BerrettaCa parait tellement gros que ça ressemble à un hoax : Le Point, repris par l'ensemble de la presse ce matin, rapporte que Ségolène Royal aurait instauré au Ministère de l'Ecologie, du Développement Durable et de l'Energie, un nouveau règlement intérieur aux accents a minima autoritaires et probablement un peu liberticides sur les bords. Il y aurait obligation martiale de se lever aussitôt que l'huissier annonce l'arrivée de la Ministre, interdiction de fumer dans la cour et le jardin du 246 boulevard Saint-Germain et d'emprunter les couloirs jouxtant la salle à manger quand Ségolène Royal y déjeune, commandement de partager son bureau avec au moins un-e collègue (sauf pour la Ministre elle-même), restriction des conditions d'utilisation de "la cabane" de l'hôtel particulier pour les chauffeurs et officiers de sécurité... Et exigence de tenue décente, impliquant le bannissement des décolletés pour les femmes!

décolleté

 

Après avoir, toujours selon le Point, refusé de répondre aux questions concernant un "règlement intérieur sur proposition des services qui est destiné à l'interne et ne donne pas lieu à commentaires externes", Madame la Ministre dément sur Twitter "la rumeur ridicule concernant l'interdiction de décolletés dans le ministère".

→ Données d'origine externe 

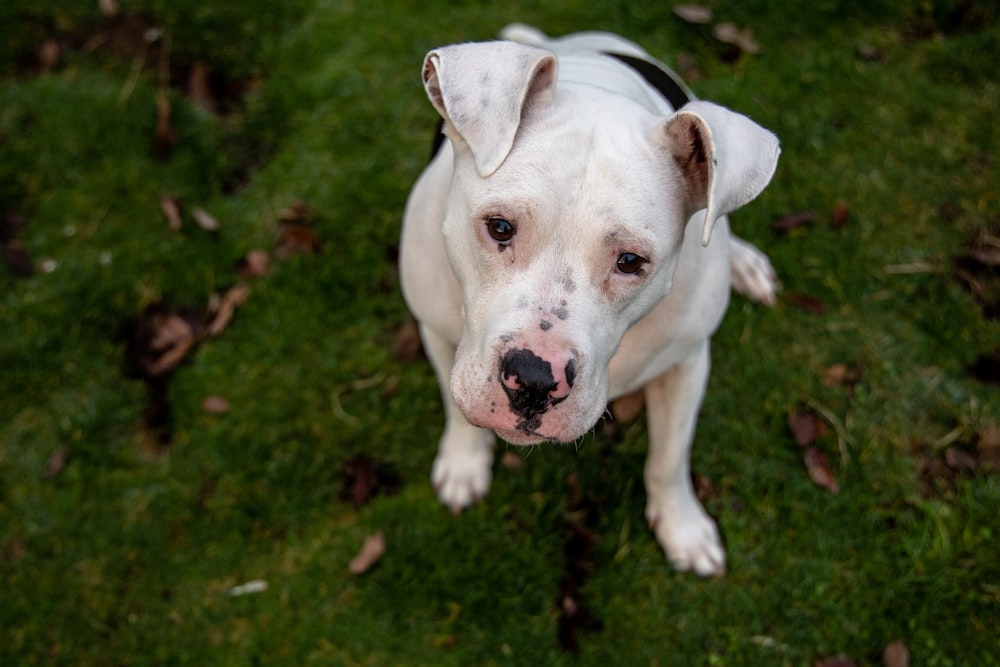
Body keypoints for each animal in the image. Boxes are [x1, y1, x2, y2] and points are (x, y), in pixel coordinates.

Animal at [398, 24, 780, 580]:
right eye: (500, 227)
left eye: (630, 261)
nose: (534, 381)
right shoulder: (437, 331)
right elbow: (455, 407)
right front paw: (464, 463)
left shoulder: (686, 363)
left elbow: (669, 458)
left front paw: (682, 527)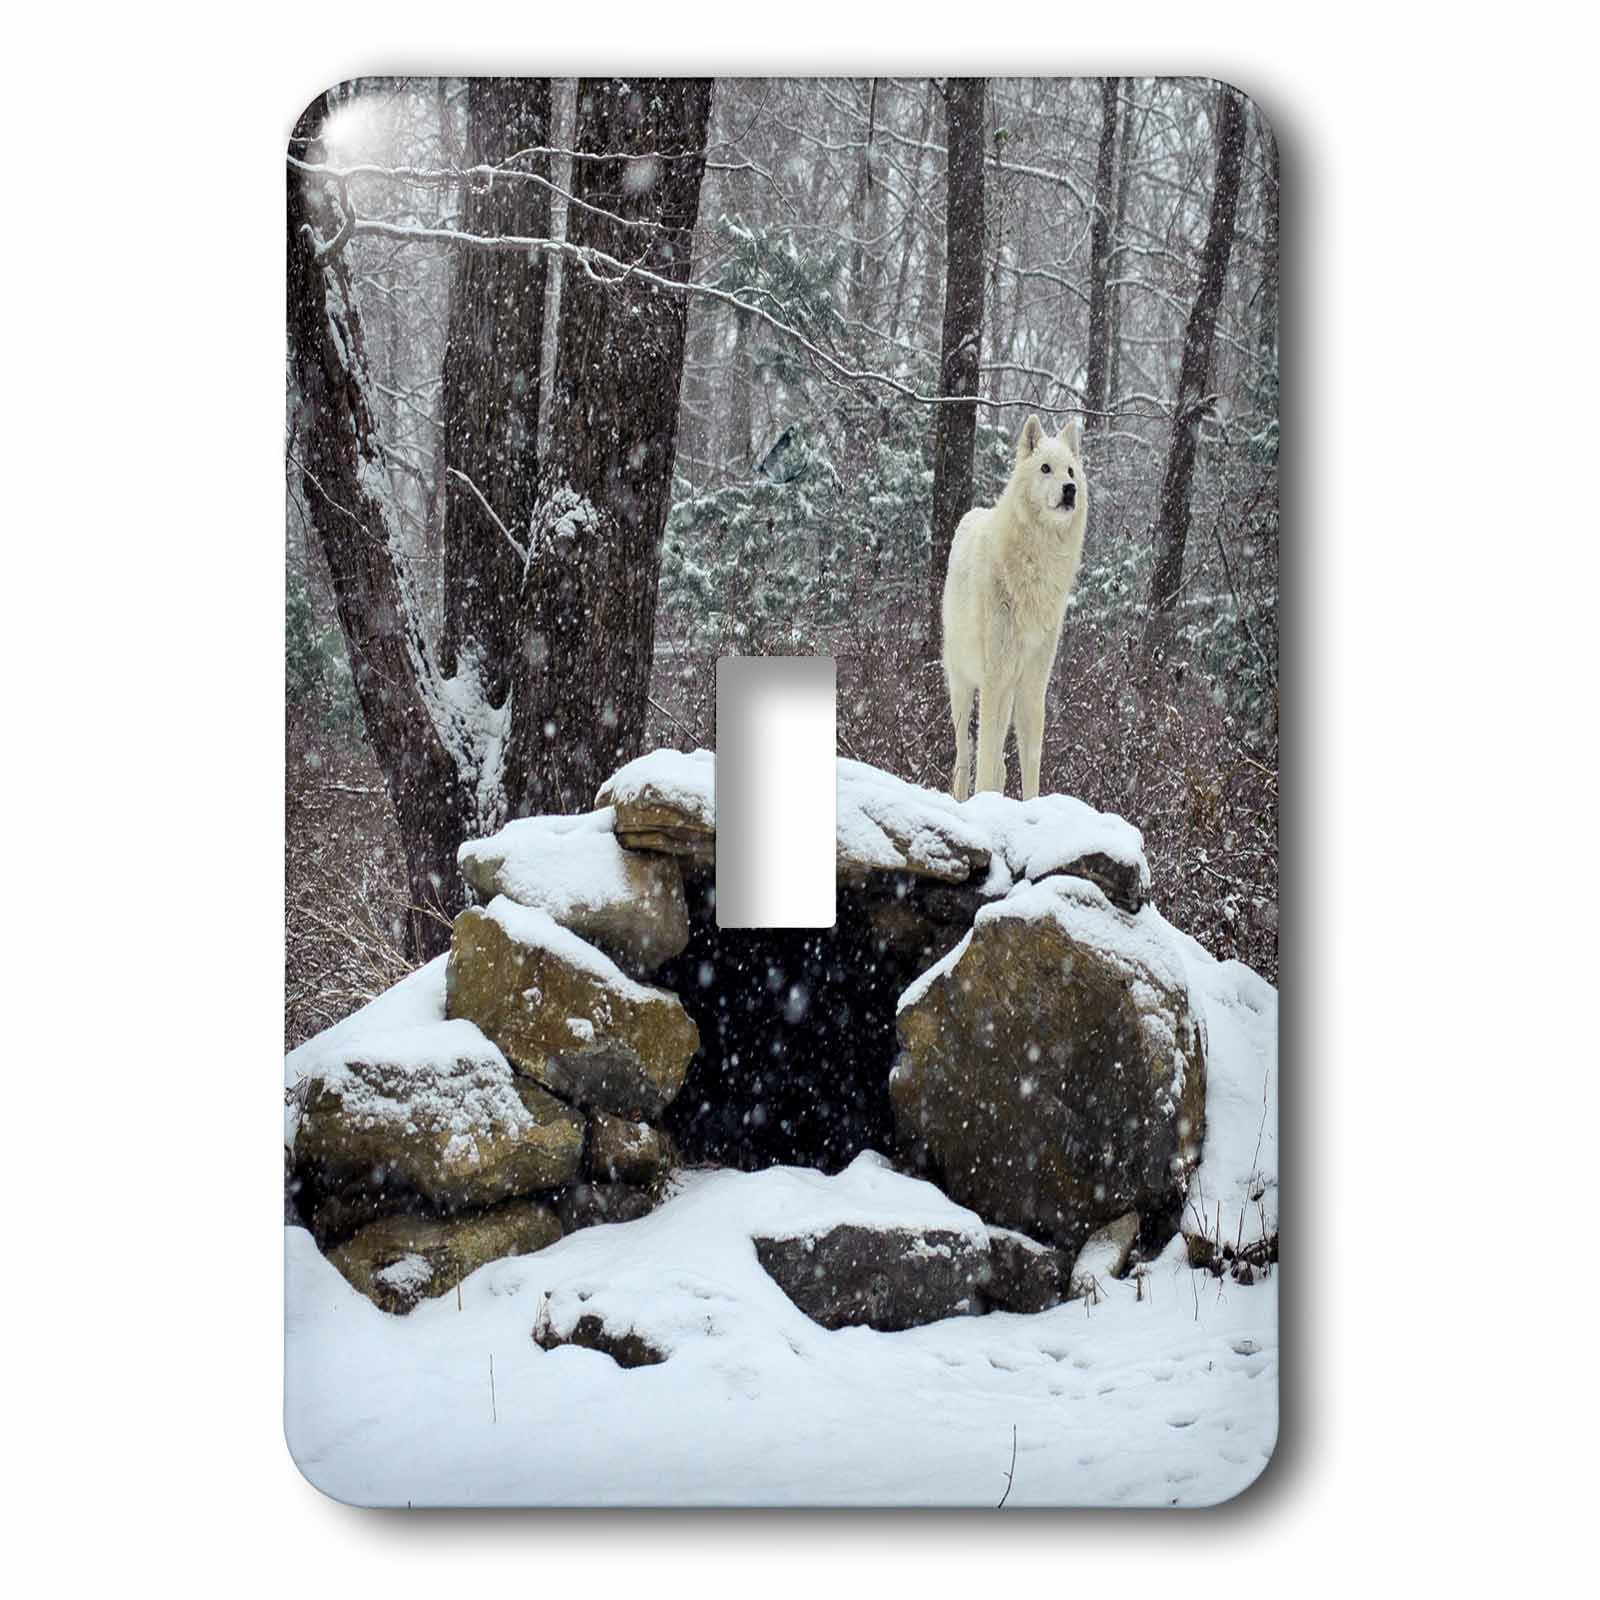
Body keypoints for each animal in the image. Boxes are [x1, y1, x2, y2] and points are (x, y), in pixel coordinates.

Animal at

Malgré cela, le mal semble fait. La rumeur fait son job, celui de nous laisser croire qu'il n'y a pas de fumée sans feu. Et d'inviter chacun-e à instruire tout le parcours de Ségolène Royal pour lui trouver une citation, une prise de position, une action qui viendrait confirmer qu'elle n'en est pas à son coup d'essai, ni en matière d'arbitraire, ni en matière de pudibonderie, ni peut-être même en matière de contradictions du féminisme. Berretta, le rédacteur du Point qui a sorti "l'info" (ou bien lancé la rumeur?) parle du "retour de Calamity Ségolène Royal" pour donner le la d'une sirène lancinante qui alerte en présence de toute femme de pouvoir : la "dragon lady" est dans la place! Ce contre-modèle que l'on adore haïr, vous savez, cette femme bossy qui n'est pas arrivée là par hasard et qui a du en piétiner de la couille pour accéder au pouvoir, en cacher du nichon rival pour s'imposer comme la seule femme que l'on regarde. Cette femme qui a le mérite ultime surtout de donner très peu envie aux autres femmes de lui ressembler. Des fois que, qui sait, ça leur prendrait de vouloir elles aussi, à leur tour, accéder aux responsabilités.

Ségolène Royal est peut-être autoritaire. Elle a sans doute des contradictions. Et il est possible qu'elle n'ait pas toujours fait de cadeaux aux autres femmes (et à des hommes non plus). Et après? Elles se comptent par centaines, les personnalités politiques qui sont parvenues au plus haut niveau en écartant la tendresse et en se laissant aller aux excès du pouvoir. Mais si dans les esprits, c'est "le jeu" (qui nous inspire autant de fascination que de dégoût) quand il s'agit d'hommes, c'est une sortie de terrain par carton rouge quand il s'agit de femmes. Comme Berretta, j'ai un scoop pour vous ce matin : les femmes ne sont ni meilleures ni pires que les hommes.